Singing together as men around the deathbed of our father was such a healing, helpful, joyful, and sorrowful experience.

Dad gathered us boys when we were preteens. He stood the four of us oldest ones in a row with hymnbooks in our hands. He taught us how to sing the harmonies. He did it patiently, persistently, until we got it, learned it, and loved it.

We sang together for ten years, my brothers and I, and it was formative and magical for each of us. We grew in our musical skills beyond Dad’s ability to help, and that was okay with him. We picked up instruments that Dad never learned to play. We wrote songs. Dad pulled us together, focused our energies, and helped us understand the power and beauty of song.

I picture Dad standing behind the pulpit, head thrown back, eyes half closed, singing about Jesus with a passion that no one could miss. His love for the Savior never waned through all those years. Right up the last, he wanted to sing and talk about Jesus.

I hear him calling us together for suppertime with a baritone voice booming through the hall: “Jesus has a table spread where the saints of God are fed. He invites his chosen people come and dine.” We joined him in his song until, through the years, it became a chorus of a hundred voices. It is one of the songs our family sang as friends passed by the coffin in their last tribute to our father.

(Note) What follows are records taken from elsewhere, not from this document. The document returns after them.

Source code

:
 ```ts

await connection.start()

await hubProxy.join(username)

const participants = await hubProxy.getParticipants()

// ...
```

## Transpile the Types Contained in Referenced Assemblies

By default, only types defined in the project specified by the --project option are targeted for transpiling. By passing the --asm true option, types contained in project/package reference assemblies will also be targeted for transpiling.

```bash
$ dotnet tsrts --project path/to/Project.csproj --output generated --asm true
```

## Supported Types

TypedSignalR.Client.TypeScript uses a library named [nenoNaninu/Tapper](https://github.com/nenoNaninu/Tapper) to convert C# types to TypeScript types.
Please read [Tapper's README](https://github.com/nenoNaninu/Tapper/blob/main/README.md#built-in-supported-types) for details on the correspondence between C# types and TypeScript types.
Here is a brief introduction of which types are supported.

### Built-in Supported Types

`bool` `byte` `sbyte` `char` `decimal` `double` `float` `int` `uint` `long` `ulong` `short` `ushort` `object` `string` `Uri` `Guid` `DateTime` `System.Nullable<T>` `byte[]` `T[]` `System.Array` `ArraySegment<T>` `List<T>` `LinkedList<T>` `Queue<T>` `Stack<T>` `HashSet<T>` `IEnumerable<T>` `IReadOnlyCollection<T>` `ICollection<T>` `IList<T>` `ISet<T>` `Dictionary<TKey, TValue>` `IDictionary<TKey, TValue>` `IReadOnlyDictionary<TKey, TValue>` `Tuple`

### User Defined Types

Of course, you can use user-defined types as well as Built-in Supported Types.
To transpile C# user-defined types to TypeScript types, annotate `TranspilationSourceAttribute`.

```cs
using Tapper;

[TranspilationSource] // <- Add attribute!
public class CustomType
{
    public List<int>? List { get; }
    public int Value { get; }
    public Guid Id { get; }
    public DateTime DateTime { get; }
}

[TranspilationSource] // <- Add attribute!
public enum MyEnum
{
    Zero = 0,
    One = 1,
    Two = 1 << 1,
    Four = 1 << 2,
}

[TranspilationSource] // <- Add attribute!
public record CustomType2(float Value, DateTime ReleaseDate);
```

I do remember my father preaching, of course. He towered above us as children, delivering God’s word in creative and interesting ways with vivid pictures and stories that made the text come to life. He instilled in us a love for God’s Word. We learned it by rote from the time we could talk.

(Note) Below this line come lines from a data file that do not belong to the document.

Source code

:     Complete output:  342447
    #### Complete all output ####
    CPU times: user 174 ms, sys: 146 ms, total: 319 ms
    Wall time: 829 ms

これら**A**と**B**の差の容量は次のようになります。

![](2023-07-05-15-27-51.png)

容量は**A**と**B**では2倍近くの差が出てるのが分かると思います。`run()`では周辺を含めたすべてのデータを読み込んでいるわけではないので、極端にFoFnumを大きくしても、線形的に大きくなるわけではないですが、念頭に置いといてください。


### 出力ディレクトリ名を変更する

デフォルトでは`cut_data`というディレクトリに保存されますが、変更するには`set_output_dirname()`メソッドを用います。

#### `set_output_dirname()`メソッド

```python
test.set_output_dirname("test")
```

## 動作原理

I see him, Bible open in his lap, sitting on a stump in the forest with sunbeams dancing around his perch, getting his Sunday sermon ready. My father meditated deeply on the Scriptures. He always had a thought he was toying with, an intriguing notion, a perplexing puzzle or paradox. I picture Dad, choked with emotion, carefully retelling the story of his text.

I also see my father heaving heavy stones to shoulder height, building our rock house in the desert of El Paso, always accompanied by tiny people under foot.

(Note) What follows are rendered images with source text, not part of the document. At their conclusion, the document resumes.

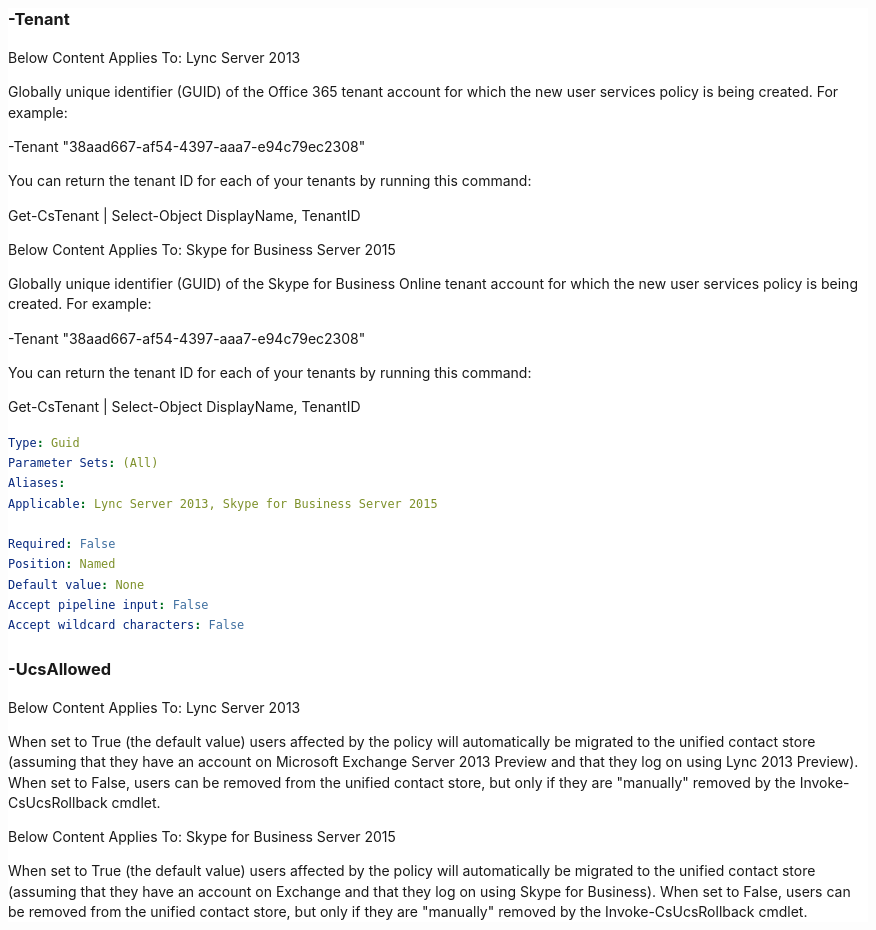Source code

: ### -Tenant
Below Content Applies To: Lync Server 2013

Globally unique identifier (GUID) of the Office 365 tenant account for which the new user services policy is being created.
For example:

-Tenant "38aad667-af54-4397-aaa7-e94c79ec2308"

You can return the tenant ID for each of your tenants by running this command:

Get-CsTenant | Select-Object DisplayName, TenantID



Below Content Applies To: Skype for Business Server 2015

Globally unique identifier (GUID) of the Skype for Business Online tenant account for which the new user services policy is being created.
For example:

-Tenant "38aad667-af54-4397-aaa7-e94c79ec2308"

You can return the tenant ID for each of your tenants by running this command:

Get-CsTenant | Select-Object DisplayName, TenantID



```yaml
Type: Guid
Parameter Sets: (All)
Aliases: 
Applicable: Lync Server 2013, Skype for Business Server 2015

Required: False
Position: Named
Default value: None
Accept pipeline input: False
Accept wildcard characters: False
```

### -UcsAllowed
Below Content Applies To: Lync Server 2013

When set to True (the default value) users affected by the policy will automatically be migrated to the unified contact store (assuming that they have an account on Microsoft Exchange Server 2013 Preview and that they log on using Lync 2013 Preview).
When set to False, users can be removed from the unified contact store, but only if they are "manually" removed by the Invoke-CsUcsRollback cmdlet.



Below Content Applies To: Skype for Business Server 2015

When set to True (the default value) users affected by the policy will automatically be migrated to the unified contact store (assuming that they have an account on Exchange and that they log on using Skype for Business).
When set to False, users can be removed from the unified contact store, but only if they are "manually" removed by the Invoke-CsUcsRollback cmdlet.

My earliest memory is a train ride with my parents. I remember standing next to the bench seat on the train with a bag beside me. Some of my fondest memories of my childhood are the trips we took as a family. By the time I was 16 years old I had been in 27 of these United States.

We had several station wagons during my boyhood. The two I remember best are a big red Chevrolet and a smaller tan Buick. “How did so many of you travel in that station wagon?” I have been asked.

My reply: “You’d be surprised how many kids you can get in a station wagon if you stack them right.”

My second earliest memory is a snapshot from the hallway of the parsonage in El Paso. I woke up in my father’s arms as he carried me from the living room to my bed. The memory of being suspended and secure in his embrace stayed with me all these years. This memory may be the one that captures best how I understand and experience the Heavenly Father. Maybe trusting God comes easier when you know the strong arms of a loving earthly father.

My father’s life was all about Jesus—serving, exalting, and pleasing the One who went to the cross and accomplished such an amazing rescue for sinners like us. He experienced a powerful spiritual transformation when he asked Christ to save him as an 18-year-old. That experience was the emotional and spiritual centerpiece of his life. He found his personal foundation in Christ alone, and he anchored his family in Christ as well.

5 comments:

Jamie and Blake said...

Thanks for sharing David...what an extraordinary life of faith in our sweet Lord!

Anonymous said...

David I can't help but cry . . . such a lovely article about a man I hope to meet one day. Bless you friend. Sunday

Unknown said...

Well put Dr. Crosby. A wonderful story of family and faith.

Anonymous said...

What wonderful childhood memories of a wonderful dad. I was blessed. The tears flowed. Thanks for sharing.

Anonymous said...

Many many people are grateful to your father for making you boys sing.. I love to here the Crosby men sing. Also the example and legacy Mr Crosby left behind, byt leaving a Godly life for all to see.